Second, as pointed out by Lee Ann, citation-based metrics tend to favor research areas that are perceived to be hot. Similarly, the fact that a paper is published in a “hot” journal increases the likelihood that it will be cited, even if the study itself is not so hot. And the identical paper published in a journal with a lower impact factor would likely garner fewer citations.
Third, there are strong biases in grant application success rates between institutions and even between whole states. Such institutional and geographical biases likely also affect journals’ decisions on which papers to publish and authors’ decisions on what papers to cite, each of which affects citation-based metrics.
Fourth, normalizing citation data by field (or topic) imparts more imprecision. Most research is highly focused and citations of such work are, necessarily, normalized to broader, arbitrary topics. For example, citations of a meiotic cohesin paper might be normalized to biochemistry or to genetics, each of which would give a different normalized impact—and neither of which is appropriate for the actual, narrow field. (Relative Citation Ratio, which attempts to address this issue, has its own limitations.)
Fifth, the citation data cannot distinguish between scientifically robust citations (authors read the paper they cited) and less compelling citations (authors cited secondarily from someone else’s reference list or an abstract). In the old days, references were not corrected electronically and it was easy to find unique, newly arising citation errors (e.g., wrong page numbers)—and to trace all of the lazy authors who subsequently copied the reference list citation (with error) into their own reference lists. This practice of citing without reading is common and its effect on citation rates can compound over time, like jackpot mutations in a Luria–Delbrück fluctuation test.
For such reasons, I contend that citation-based metrics cannot provide an accurate measure of the value of scientific work sponsored by the NIH. Unless and until the bibliometrics wonks can account quantitatively for multiple sources of bias and imprecision (examples above), inferences about “quality”, “outcome” or “impact” made using citation-based metrics should be interpreted with caution.

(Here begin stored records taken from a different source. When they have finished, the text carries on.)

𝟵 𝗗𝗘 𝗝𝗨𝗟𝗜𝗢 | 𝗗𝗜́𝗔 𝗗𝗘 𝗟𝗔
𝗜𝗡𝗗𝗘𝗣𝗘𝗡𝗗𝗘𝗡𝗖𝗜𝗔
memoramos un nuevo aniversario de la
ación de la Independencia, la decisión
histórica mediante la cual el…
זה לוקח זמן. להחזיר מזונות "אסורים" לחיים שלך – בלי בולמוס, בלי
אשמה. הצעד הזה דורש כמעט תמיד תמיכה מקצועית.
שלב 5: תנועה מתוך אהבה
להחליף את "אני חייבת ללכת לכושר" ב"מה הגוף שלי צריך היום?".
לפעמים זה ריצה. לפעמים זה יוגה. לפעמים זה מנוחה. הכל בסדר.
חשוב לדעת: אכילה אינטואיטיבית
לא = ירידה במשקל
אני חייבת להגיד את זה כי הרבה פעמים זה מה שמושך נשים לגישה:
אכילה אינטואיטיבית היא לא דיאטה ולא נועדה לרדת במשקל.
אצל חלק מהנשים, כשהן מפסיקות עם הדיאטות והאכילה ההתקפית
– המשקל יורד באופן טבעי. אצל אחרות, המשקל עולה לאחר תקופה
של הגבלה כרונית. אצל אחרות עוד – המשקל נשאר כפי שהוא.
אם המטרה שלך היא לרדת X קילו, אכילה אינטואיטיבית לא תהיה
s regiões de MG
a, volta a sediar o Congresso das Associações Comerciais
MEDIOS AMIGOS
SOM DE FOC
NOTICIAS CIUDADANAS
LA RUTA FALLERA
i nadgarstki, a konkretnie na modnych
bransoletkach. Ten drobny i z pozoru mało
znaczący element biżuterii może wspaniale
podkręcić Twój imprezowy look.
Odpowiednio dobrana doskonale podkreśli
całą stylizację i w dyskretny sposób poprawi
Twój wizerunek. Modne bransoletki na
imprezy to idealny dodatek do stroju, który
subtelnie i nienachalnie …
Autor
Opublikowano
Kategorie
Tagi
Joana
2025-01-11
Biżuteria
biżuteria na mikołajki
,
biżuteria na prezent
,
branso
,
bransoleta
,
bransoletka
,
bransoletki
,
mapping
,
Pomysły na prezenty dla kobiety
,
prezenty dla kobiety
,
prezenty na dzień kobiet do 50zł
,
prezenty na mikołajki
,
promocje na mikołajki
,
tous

All that was great about publication counts for research productivity prior to the genesis of predatory journals. Nowadays, quite a few of these get listed in PubMed. If one needs to just pad-up the publication count, all you need to do is submit half-baked manuscripts/LPUs (least publishable units), along with the usual few hundred dollar fee/bribe for publication costs to the online journal, and voila….! you get a PubMed citation sometimes in just 24 hours, at most in two weeks. If the NIH reviewers are still counting publications when evaluating an applicant’s productivity, I would be sorely disappointed with them.